The tone of Obama’s fifth State of the Union was not particularly aggressive or fiery. He did little to directly criticize the GOP. But the theme of his speech, more than his long list of policy ideas, was simply the determination of the president. Obama, as he said over and over again in the speech, is going to act on whatever policy issues he feels appropriate, with or without Congress.
“America does not stand still and neither will I. Wherever and whenever I can take steps without legislation to expand opportunity for more American families, that’s what I’m going to do,” he said.

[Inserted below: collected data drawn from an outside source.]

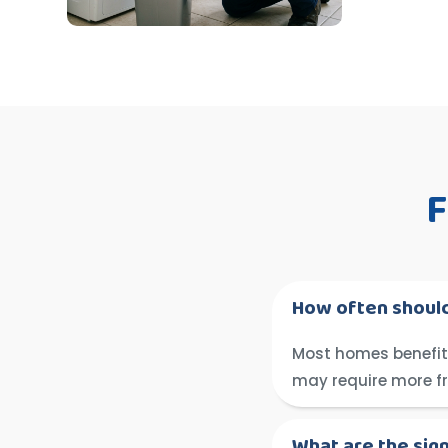
F
How often should
Most homes benefit 
may require more f
What are the sig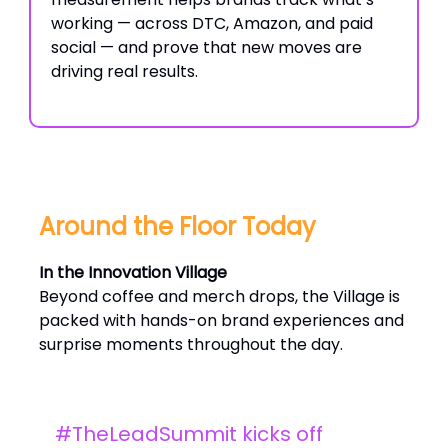
working — across DTC, Amazon, and paid
social — and prove that new moves are
driving real results.
Around the Floor Today
In the Innovation Village
Beyond coffee and merch drops, the Village is
packed with hands-on brand experiences and
surprise moments throughout the day.
#TheLeadSummit kicks off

Obama said he would lift the wages of people working under federal contracts to at least $10.10 per hour, even if Congress would not pass a minimum wage increase for all Americans. He would restructure training programs to help jobless Americans get hired, even if Congress refuses to expand unemployment insurance. He would work with officials in states, businesses and philanthropists to expand early childhood education, even if the Republicans would not agree to a national, universal pre-kindergarten program.
These ideas, to be sure, are largely small-bore. The increase in pay for contractors is likely to benefit fewer than 1 million Americans. It will be hard to expand early education programs without funding from Congress or support from Republicans. None of the president’s executive actions on the economy would help as many Americans as Congress extending unemployment benefits for an estimated 1.6 million Americans.

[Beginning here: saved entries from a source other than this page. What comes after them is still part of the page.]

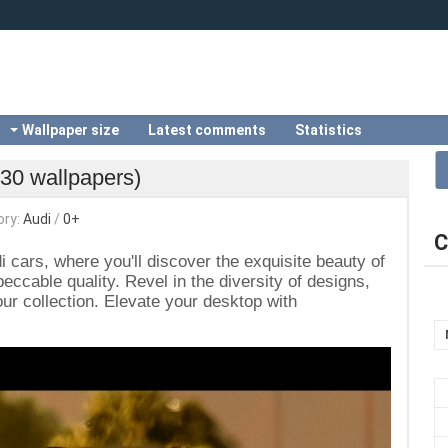
Wallpaper size
Latest comments
Statistics
(30 wallpapers)
ory:
Audi
/
0+
C
i cars, where you'll discover the exquisite beauty of
ccable quality. Revel in the diversity of designs,
r collection. Elevate your desktop with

And the biggest goals of Obama’s administration, reforming the immigration system and taking major steps to reducing income inequality, still require congressional approval.
But the speech illustrates a shift from the White House. The administration spent its first three years trying to cut bipartisan deals with Republicans before shifting to a more confrontational approach during the 2012 election. Once Obama won reelection, he again spent much of the year courting Republican members of Congress, as he and his team met in particular for several private meals with a group of GOP senators that included Arizona’s John McCain.

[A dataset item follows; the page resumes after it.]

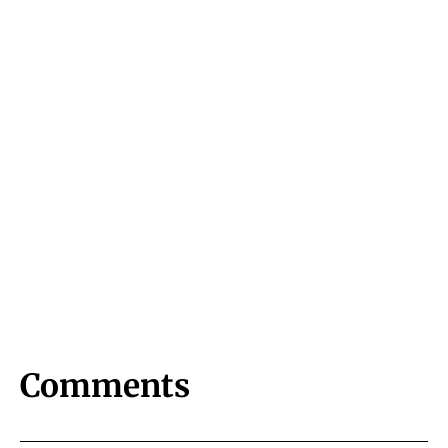
Comments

It didn’t work. Immigration reform and gun control were blocked by Republicans in Congress. The GOP senators the president had worked were not able to stop their House counterparts from shutting down the government last fall.
Now, Obama sounds like he recognizes the reality that broad compromises with Republicans in Congress are unlikely for the remainder of his presidency. In a briefing with reporters before Obama’s speech, senior administration officials said that the president was only saying a few lines about immigration in the State of the Union because he realizes if the issue is too personally associated with him, Republican members of Congress will feel as if they must oppose it.
Administration officials are still trying to craft deals with Republicans on a number of issues. But they want to change how Obama’s success is measured by the press and others. By announcing in the State of the Union that he is taking actions without Congress, each executive action from Obama will now be viewed as part of a strategy, not simply an acknowledgment of the limits of his power while dealing with a Republican-controlled House. This approach puts Obama in the position of leading actions (even if limited in scope) in Washington, instead of playing the role of bystander as bickering on Capitol Hill commands news coverage.
This new tact is unlikely to change how Republicans actually respond to Obama. His taking executive actions won’t force them into negotiations on anything. At the same time, there is little risk that taking these actions will limit Obama’s ability to work with Congress: Republicans were already opposing most of his agenda.